RIO DE JANEIRO,RJ,20.11.2016:OPERAÇÃO-PM-CIDADE-DEUS - Polícia Militar faz operação na Cidade de Deus, Zona Oeste do Rio de Janeiro (RJ), na manhã deste domingo (20). A ação policial foi determinada após a queda de um helicóptero da Polícia Militar que participava de uma operação na comunidade no sábado. Os quatro policiais que ocupavam a aeronave morreram no acidente. Segundo o secretário de Segurança, Roberto Sá, a operação na Cidade de Deus será por tempo indeterminado. (Foto: jose lucena/Futura Press/Folhapress)

É comum presenciar policiais militares abordando pessoas pelas ruas brasileiras, prática que faz parte das atribuições destes profissionais no enfrentamento ao crime.

Mas será que um cidadão comum pode se aproximar e filmar toda a ação? E, se for filmado, qual deve ser a reação correta do policial, de acordo com a lei? Um policial durante uma revista pessoal, pode pedir acesso ao seu celular para vasculha-lo?

SEUS DIREITOS

Posso filmar uma ação policial?

De acordo com especialistas ouvidos pela BBC News Brasil, a função policial é pública e passível de constante fiscalização por parte da sociedade, o que possibilita que qualquer pessoa assista, fotografe ou filme patrulhas, abordagens e ocorrências. Também é permitido que o policial faça o mesmo com qualquer cidadão.

“A gravação de um ato em local público é legal, um direito de qualquer pessoa. Agora, se a gravação ocorre em um momento que a segurança da pessoa que grava está em risco, o policial pode impedir a continuidade da gravação — mas com o intuito de proteção daquela pessoa ou mesmo da própria operação policial. O apagar [apagar um vídeo ou foto do celular] não seria possível”, afirma o advogado Renato Opice Blum, professor coordenador de Direito Digital do Insper.

O policial pode levar testemunha que filma para a delegacia?

Especialistas afirmam que a polícia pode levar testemunhas da cena de um crime para a delegacia. Mas ressaltam que essa ação, no entanto, não deve estar ligada apenas ao fato dela ter filmado a ação, o que não é crime. Porém, nenhuma testemunha pode ser obrigada a ir para uma delegacia contra sua vontade.

Segundo o conselheiro do Conselho Estadual dos Direitos da Pessoa Humana (Condepe) Ariel de Castro Alves, não há nenhuma lei que justifique a condução de uma pessoa à delegacia contra a própria vontade. “Ações de agentes públicos são públicas e devem respeitar a legalidade, moralidade, publicidade e transparência. Impedir que alguém filme é abuso de autoridade e pode ser punido com até seis meses de detenção e demissão do serviço público”, afirmou Alves.

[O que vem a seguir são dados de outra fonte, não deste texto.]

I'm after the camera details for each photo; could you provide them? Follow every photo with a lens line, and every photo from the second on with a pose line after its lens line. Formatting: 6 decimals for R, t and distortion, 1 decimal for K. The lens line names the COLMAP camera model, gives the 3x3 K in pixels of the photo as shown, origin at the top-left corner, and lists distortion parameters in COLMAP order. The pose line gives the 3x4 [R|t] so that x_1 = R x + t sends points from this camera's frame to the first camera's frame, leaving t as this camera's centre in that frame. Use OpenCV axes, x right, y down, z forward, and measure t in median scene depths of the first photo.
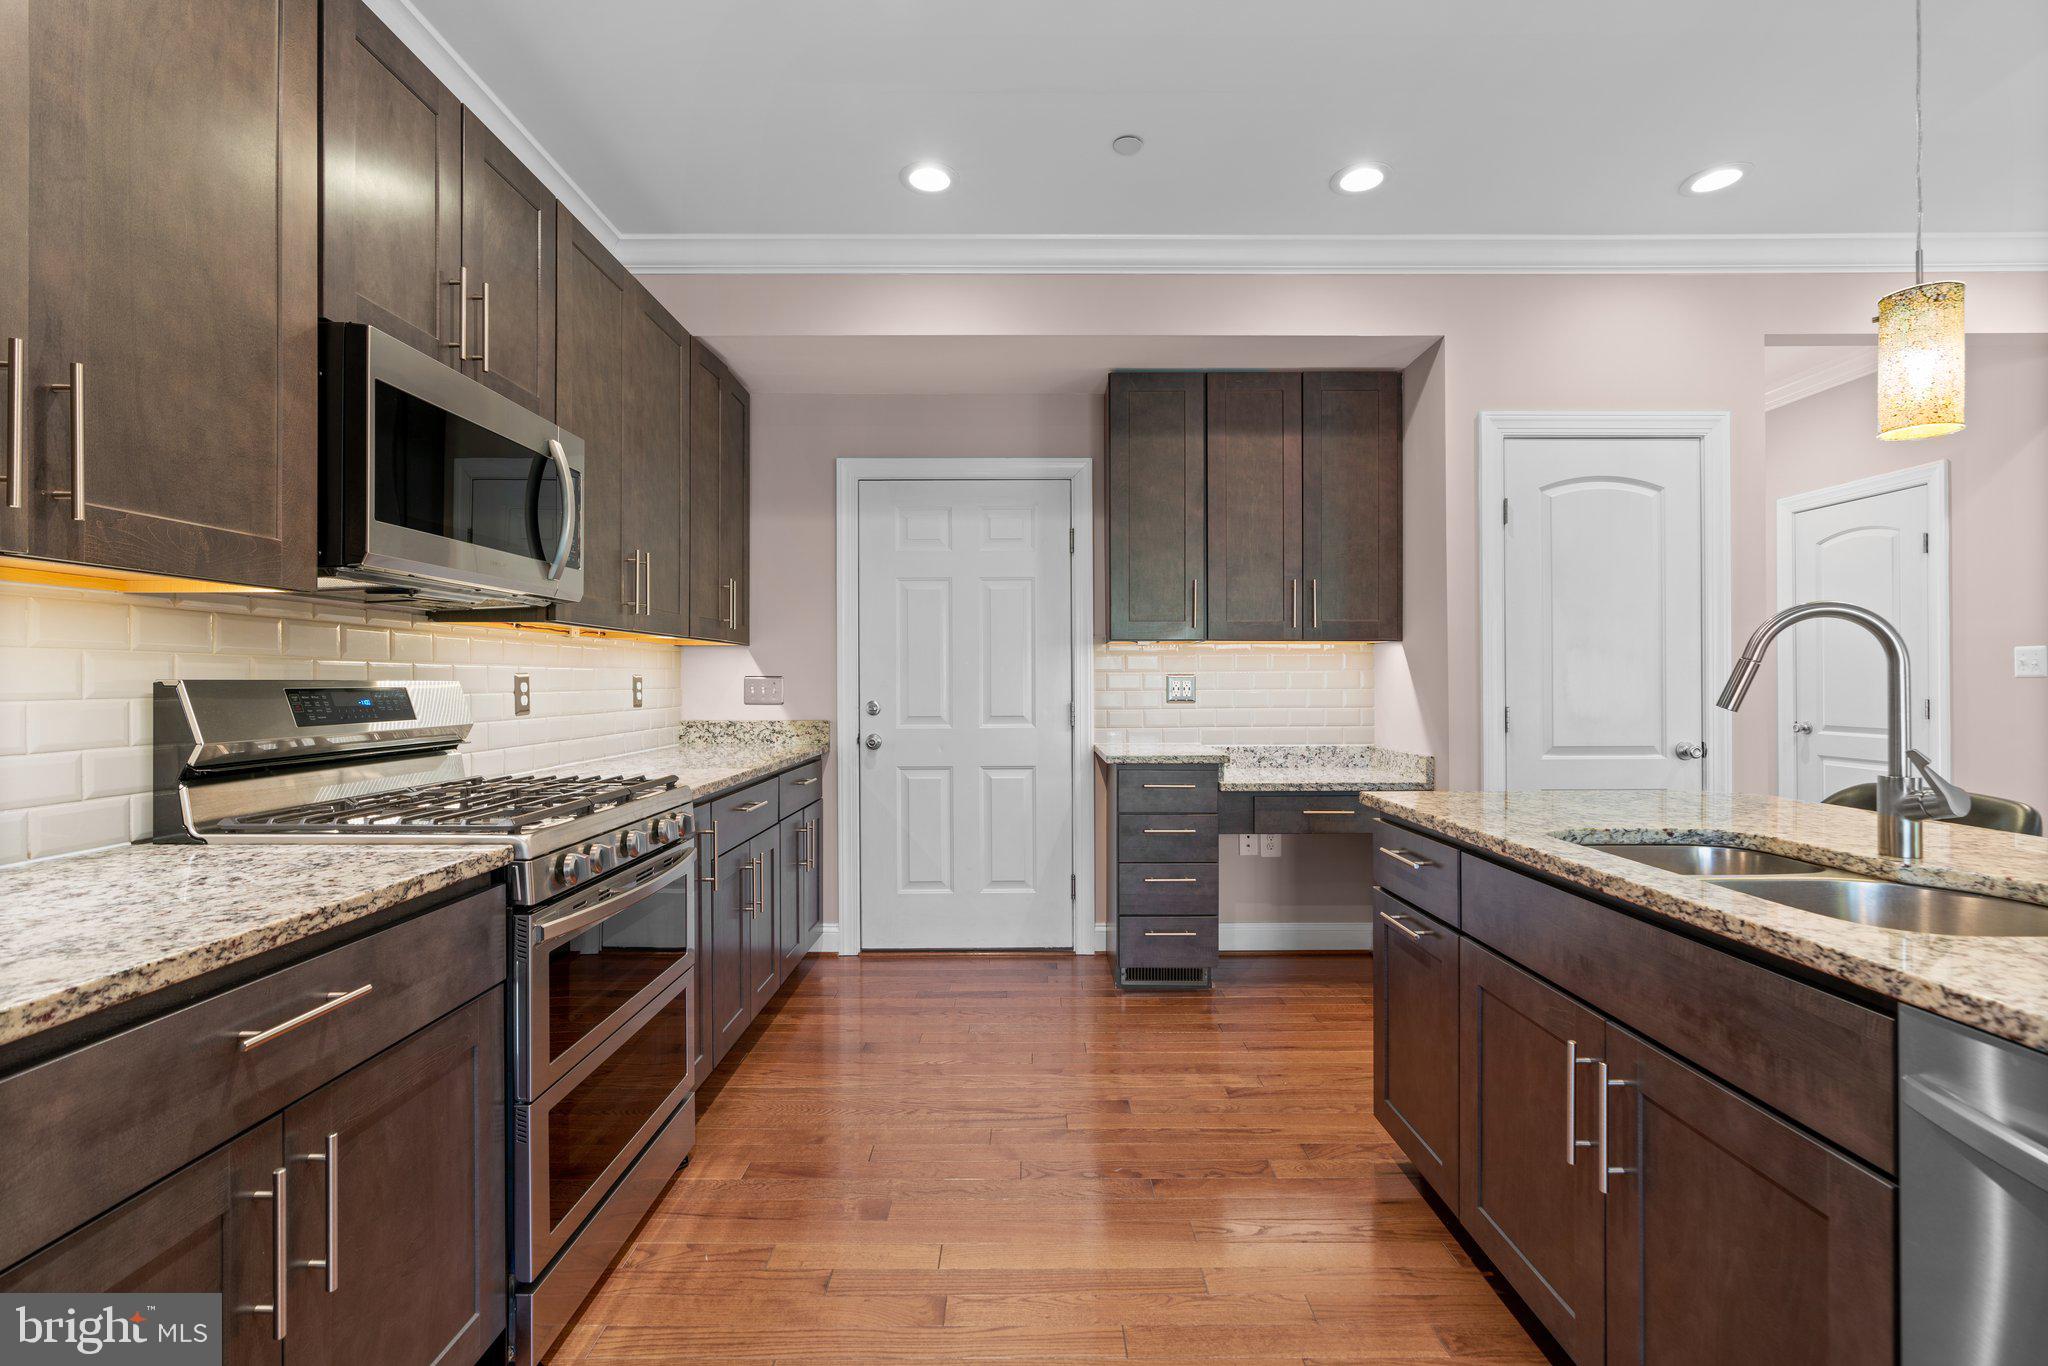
lens RADIAL K [[921.2, 0, 1025.3], [0, 921.2, 680.7], [0, 0, 1]] dist [-0.009289, 0.004334]
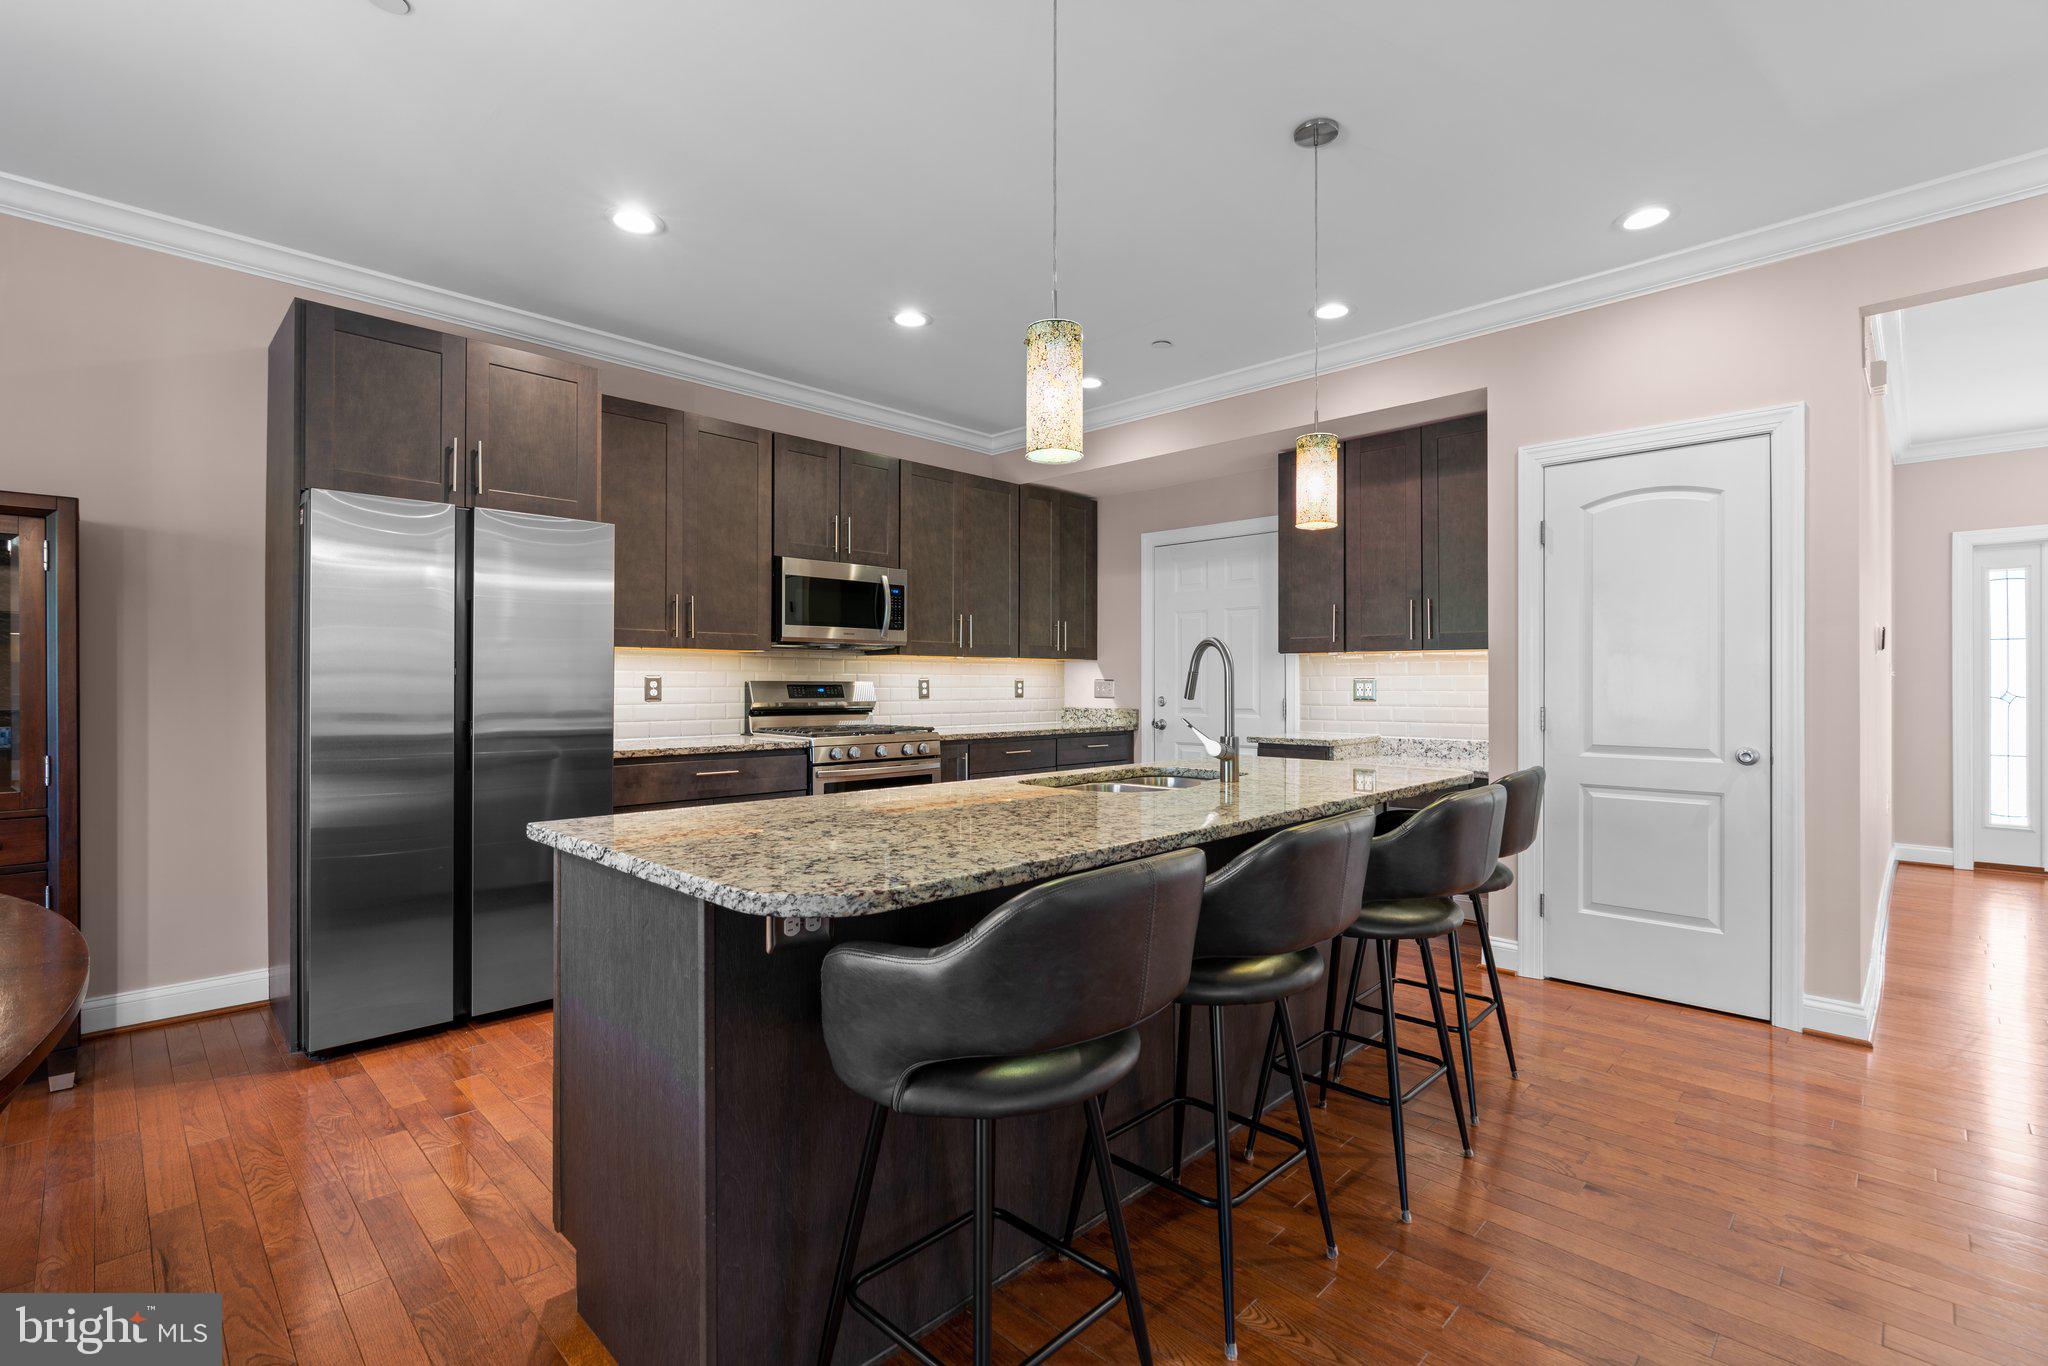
lens RADIAL K [[921.2, 0, 1020.5], [0, 921.2, 694.1], [0, 0, 1]] dist [-0.009289, 0.004334]
pose [[0.720917, 0.009859, -0.692951, 0.842770], [-0.003365, 0.999937, 0.010725, 0.003451], [0.693013, -0.005400, 0.720905, -0.257314]]
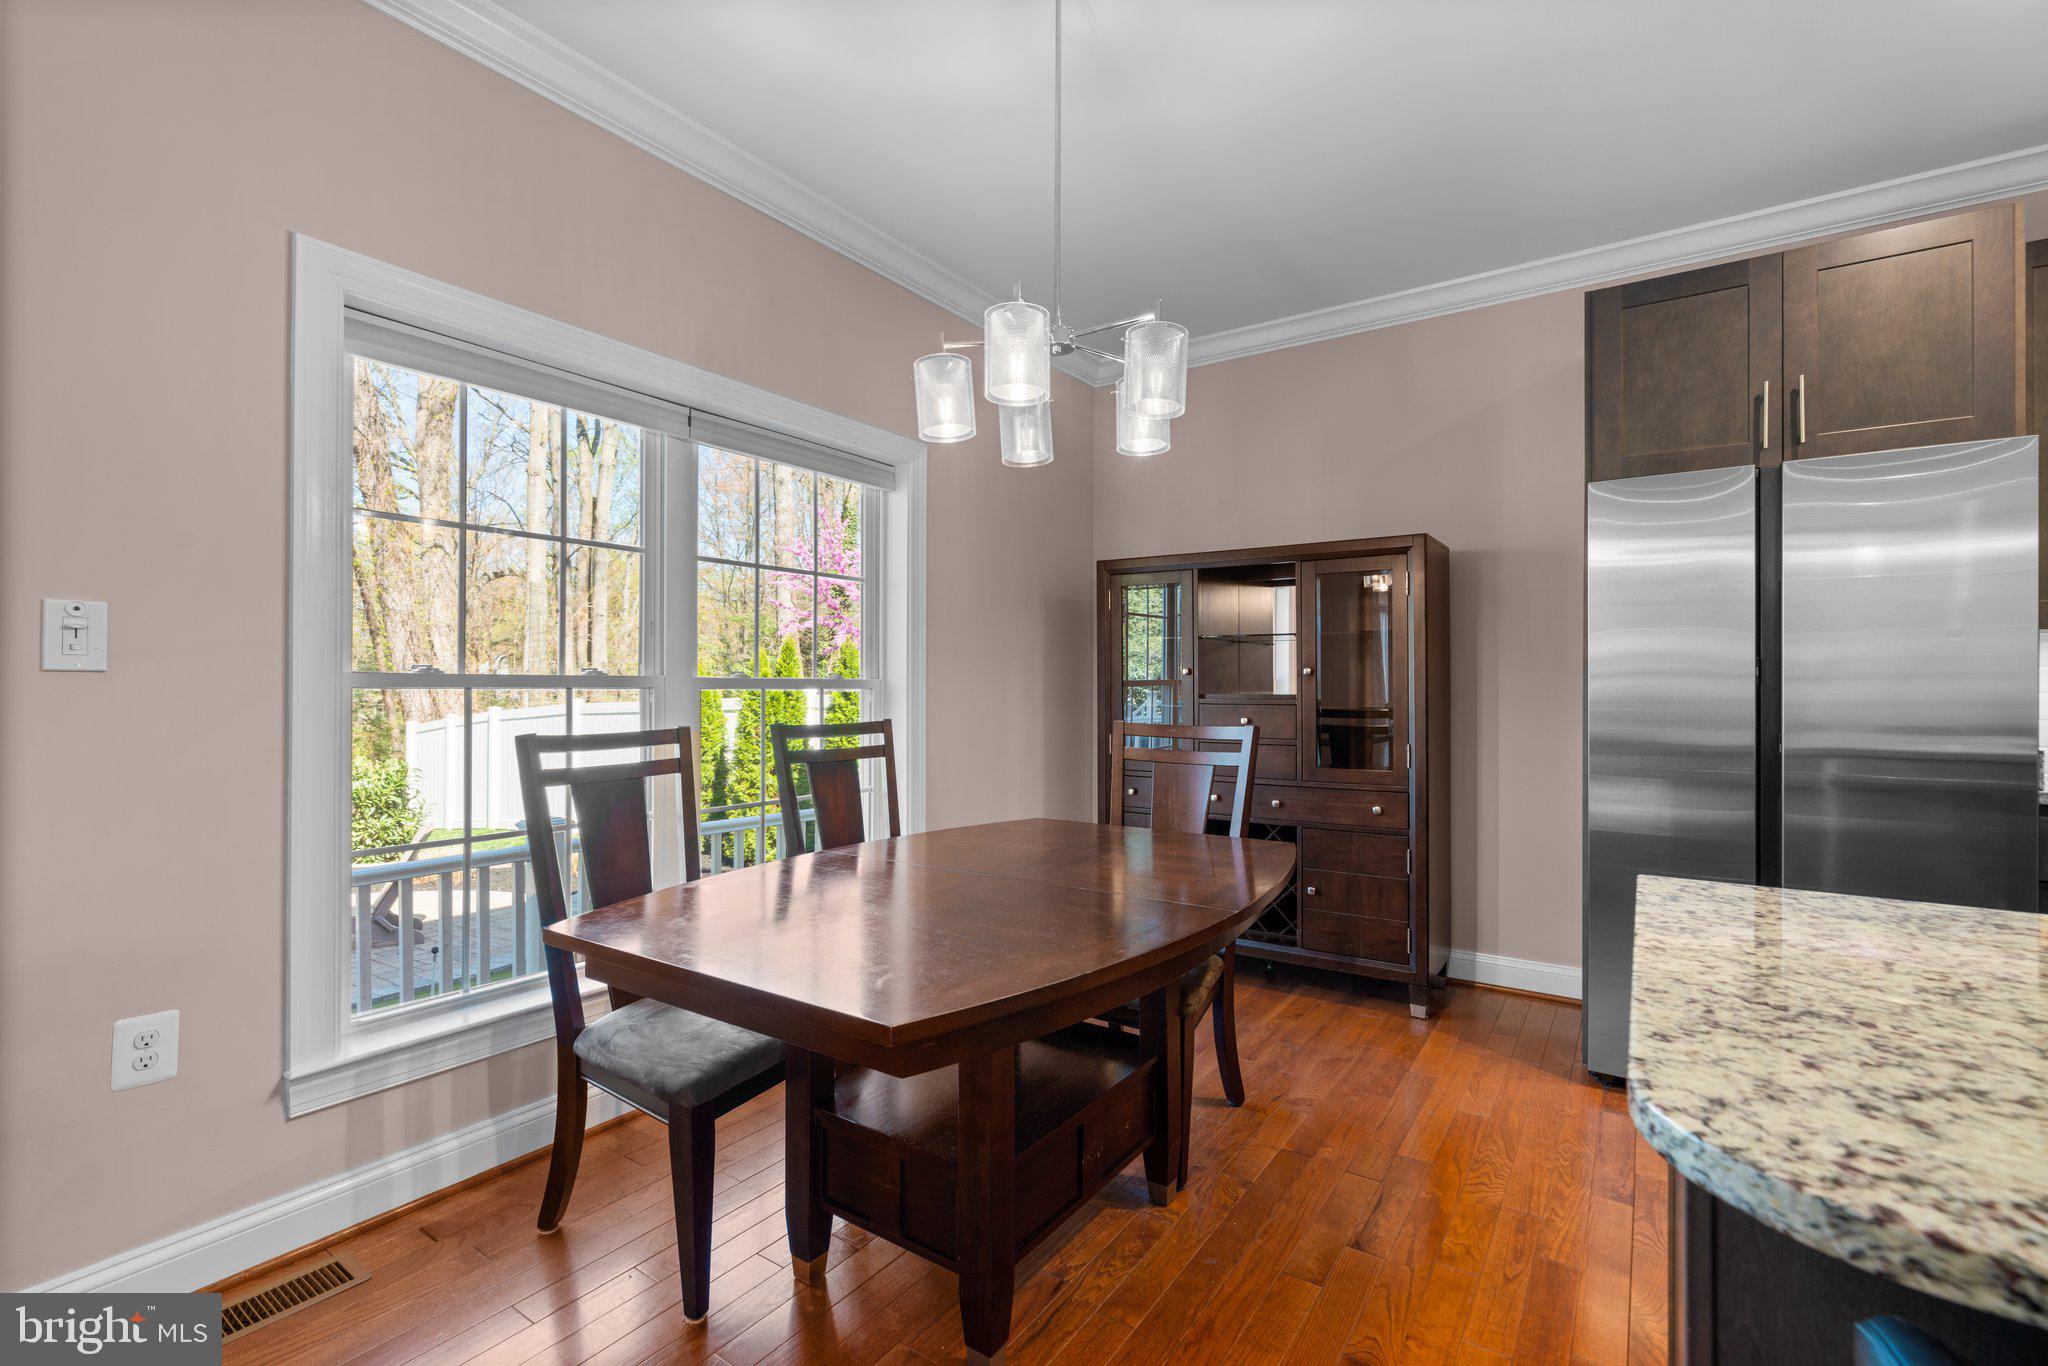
lens RADIAL K [[921.2, 0, 1016.8], [0, 921.2, 683.1], [0, 0, 1]] dist [-0.009289, 0.004334]
pose [[-0.550153, 0.000003, -0.835064, 0.737767], [-0.001325, 0.999999, 0.000876, 0.002127], [0.835063, 0.001588, -0.550153, -0.067830]]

O STF considerou ilegal a condução coercitiva. O correto é: os policiais apresentam o flagrante e depois a delegacia chama as testemunhas para depor ou a vara criminal pode chamar para audiência.

O policial pode pedir senha e desbloquear o celular durante uma abordagem?

A resposta mais simples e direta para essa questão é: não, um policial não pode obrigar você a desbloquear o smartphone em uma revista pessoal.

“Se você estiver dentro de um carro, por exemplo, ele poderá checar o que existe dentro do veículo também. Se ele encontrar um celular, eventualmente, ele poderá apreender o celular. Contudo, ele não poderá te obrigar a fornecer a senha do celular. Você não é obrigado, de acordo com a Constituição Brasileira, a criar provas contra si mesmo. Você não cometerá qualquer crime ao não revelar a senha do celular“, adiciona o advogado Renato Opice.

Para encontrar um meio-termo, Renato Opice comenta que o ideal seria realizar uma correlação do telefone com um envelope papel fechado.

“Se você tem um envelope no bolso, fechado, durante uma revista pessoal, com remetente e destinatário, o policial não pode abrir o envelope sem ordem judicial. O celular é, mais ou menos, a mesma coisa. Se ele estiver aberto, o policial poderia fazer isso se encontrar relação com um crime”, explica.